聽小竹這樣說,無名忙手足無措的鬆開手,小心的把小竹圈在懷裡,溫聲問:“現在呢?舒服些了嗎?”
清歌眼光一閃,盯了無名一眼,突然覺得有些不對勁兒。
陸雪明也快步上前把陸雪琪抱在懷裡,看到親密的不得了的若塵和清歌,心裡突然一陣著惱,竟是覺得刺眼無比!怒聲道:“江小姐,這到底,是怎麼回事?”
“怎麼回事?”聽出陸雪明語氣裡的責難,清歌冷笑,“你問問你那好妹妹,很快就會一清二楚!”
便是傻子也能看出清歌不高興了,陸雪明心裡一緊,不由暗暗後悔。
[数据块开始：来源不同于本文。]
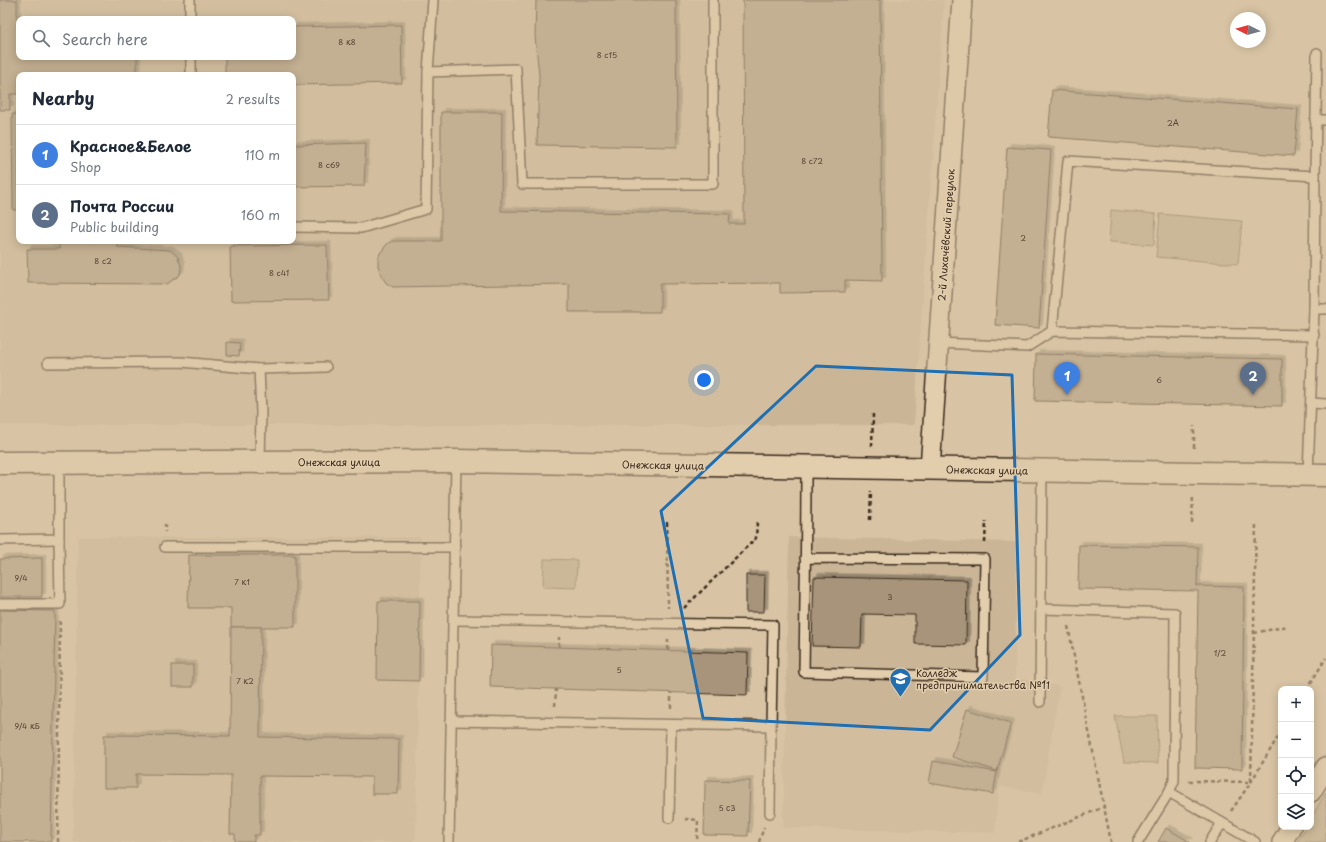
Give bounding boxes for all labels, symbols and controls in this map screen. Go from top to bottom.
north arrow [1230,12,1266,48]
search box [16,16,296,60]
icon: search [30,27,52,49]
text: Search here [62,27,148,50]
house number: 8 к8 [338,36,356,48]
house number: 8 с15 [597,49,617,61]
text: Nearby [32,85,94,111]
text: 2 results [226,89,280,108]
house number: 2А [1167,117,1179,129]
text: Красное&Белое [70,134,192,157]
text: 1 [42,145,48,164]
text: 110 m [245,145,280,164]
house number: 8 с72 [801,155,823,167]
text: Shop [70,157,101,176]
house number: 8 с69 [318,159,340,171]
street label: 2-й Лихачёвский переулок [933,168,959,302]
text: Почта России [70,194,174,217]
text: 2 [40,205,50,224]
text: 160 m [241,205,280,224]
text: Public building [70,217,159,236]
house number: 2 [1020,232,1026,244]
house number: 8 с2 [94,255,112,267]
house number: 8 с41 [269,267,289,279]
pin: 1 [1054,362,1080,395]
pin: 2 [1240,362,1266,395]
your location [694,370,714,390]
house number: 6 [1156,374,1162,386]
street label: Онежская улица [298,454,381,469]
street label: Онежская улица [622,456,705,473]
street label: Онежская улица [946,461,1029,478]
house number: 9/4 [14,572,28,584]
house number: 7 к1 [234,576,250,588]
house number: 3 [887,591,893,603]
house number: 1/2 [1214,647,1227,659]
house number: 5 [616,664,622,676]
place label: Колледж предпринимательства №11 [916,665,1050,692]
school or university icon: Колледж предпринимательства №11 [887,666,913,699]
house number: 7 к2 [236,675,254,687]
map controls [1278,686,1314,830]
button: + [1278,686,1314,722]
house number: 9/4 кБ [14,720,40,732]
button: − [1278,722,1314,758]
button: locate [1278,758,1314,794]
button: layers [1278,794,1314,830]
house number: 5 с3 [718,802,736,814]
自己竟是又在這江清歌面前失態了!自己這是怎麼了?人家夫妻恩愛,關自己什麼事?又不是自己的妻主,沒得幹嗎拈酸吃醋?
拈酸吃醋?陸雪明臉上忽然血色盡失!
小竹本是要把香囊遞過去的,看清歌不高興,遞就變成了砸,準頭倒是好,堪堪撞在陸雪琪鼻子上。
陸雪琪慢慢睜開眼睛,只覺鼻子痠痛,皺眉便要罵,誰知一抬頭卻是看到身邊的陸雪明,嚇得立時閉了嘴。
“你怎麼如此讓人費心?”陸雪明心中又酸又澀,“到底發生了什麼事兒?你會弄成這副模樣。”